General > General Technical Chat
LiPo Battery on Holding/Float Charge
Siwastaja:
That is not my intention but I'm not always very good at expressing my intentions. I enjoy the discussion and truly hope you enjoy it too. I have been "accused" of sounding condescending before so it's likely a true observation; but in reality, I want as many as possible to be able to reach as deep understanding as possible; if that wasn't my intention I would write shorter replies only arguing about disagreements, not providing as much information. Or if I felt so superior I wouldn't bother to reply at all to mere mortals, instead sitting comfortable in an ivory tower.
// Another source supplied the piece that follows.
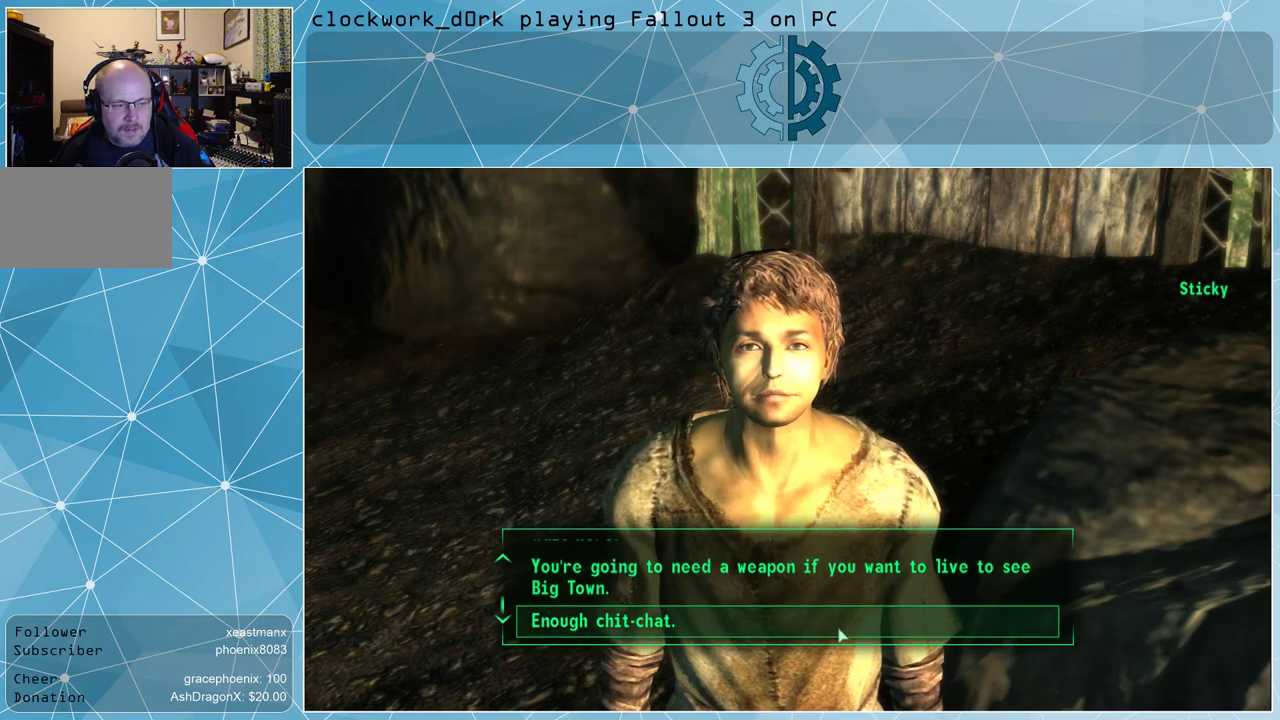
{"keys": [], "mouse": [], "events": [[167, "mouse_left", "down"], [267, "mouse_left", "up"]]}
And I'm not saying you are contradicting yourself, I'm saying the Samsung datasheet is in contradiction if interpreted like you did even though your interpretation would be very sensible as it is.
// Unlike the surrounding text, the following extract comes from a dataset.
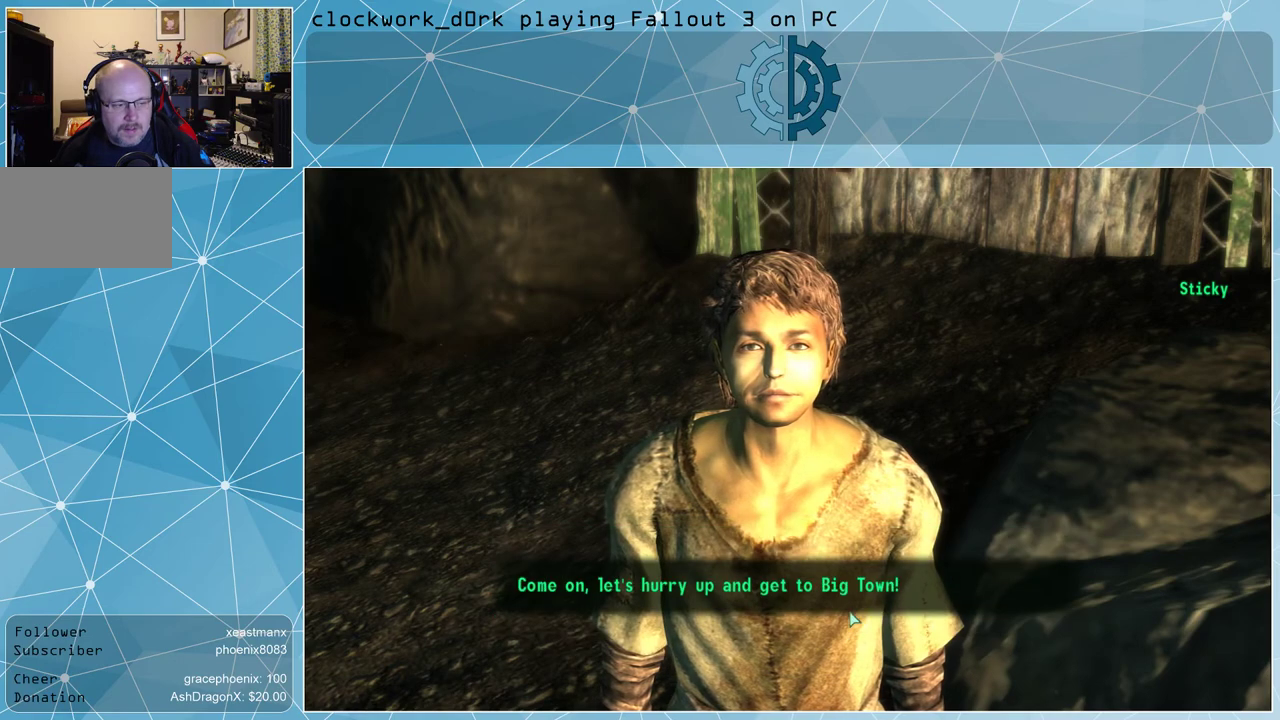
{"keys": [], "mouse": [], "events": [[267, "mouse_left", "down"], [367, "mouse_left", "up"]]}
Because in my view, ending up below 3.0V is either because of a faulty cell or violating the specs, but I do admit there can be some interesting corner case I'm not thinking about. For example, this might be a case of me saying a one-in-thousand heavily-used-but-not-abused-for-3-years "cell is faulty" but Samsung saying "it's still barely acceptable". Maybe that imaginary cell increased its self-discharge at 0% SoC from basically zero to say 2%/month which still isn't much but requires precharging step if the pack designer didn't add margin on bottom.
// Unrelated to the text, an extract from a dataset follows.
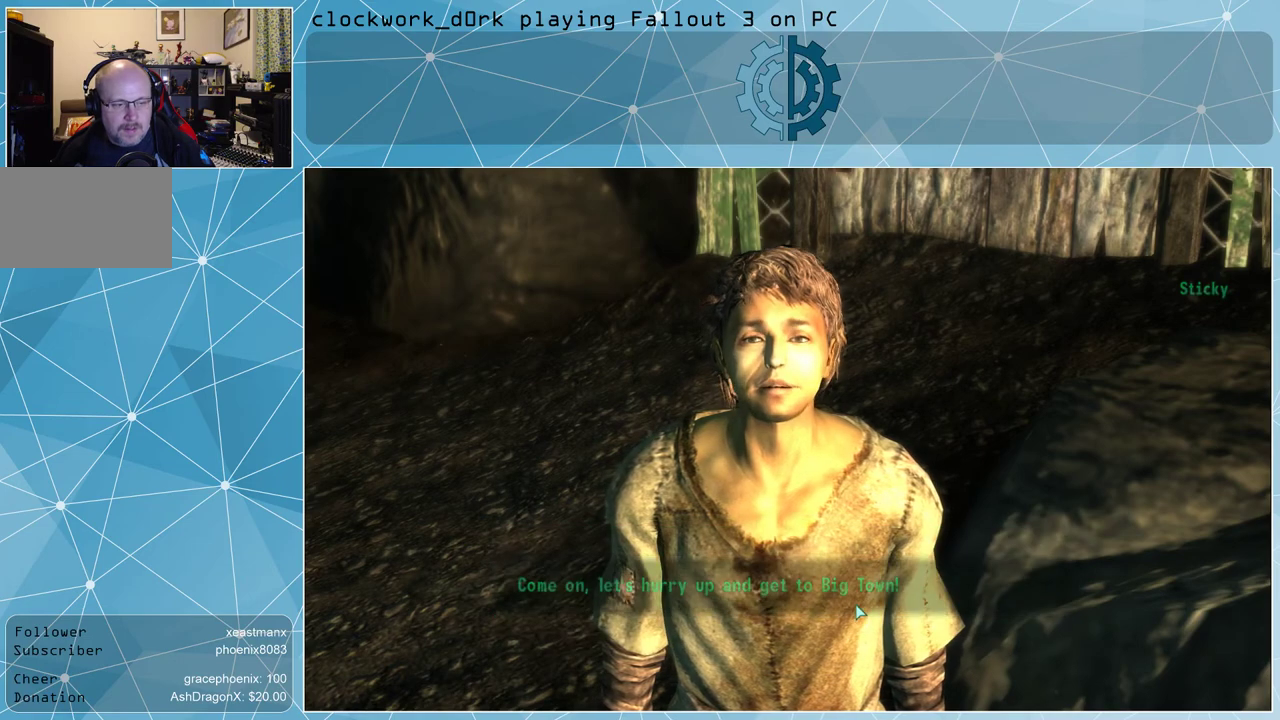
{"keys": [], "mouse": [], "events": []}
And of course, the fact they are allowing 10µA still at 3.0V in their BMS quiescent current requirement means it can go below 3.0V due to BMS, just sitting on the shelf. But IMO it is just so stupid to first allow slight overdischarge by BMS then allow a recovery precharge. Why not just require the BMS to be better designed not to do that in the first place. Especially because they require the BMS to have Iq < 1µA below 2.5V, if you can achieve this by design you can equally well achieve that at over 3.0V, too! That would solve the whole issue, they are making it more complex than it needs to be.
Also, they allow much higher BMS Iq when in "sleep" mode whatever that is, without defining the criteria for exiting the "sleep" and entering "shut down". Maybe a compliant system is allowed to pull 250µA even at 3.0V when a user switch is in "power on" state or something stupid like this. 250µA would overdischarge an empty cell in no time.
In any case, this doesn't matter so much because I think that your interpretation of the precharge step is better than mine and I would like Samsung to more clearly define it like you interpreted, with 2.5V initial acceptance limit. It's just the I don't believe they meant it that way. In fact that would be even stricter I would like, I personally use something like 1.5V, C/50, 1-2 hour timeout to 3.0V, when I allow the preconditioning at all, that is.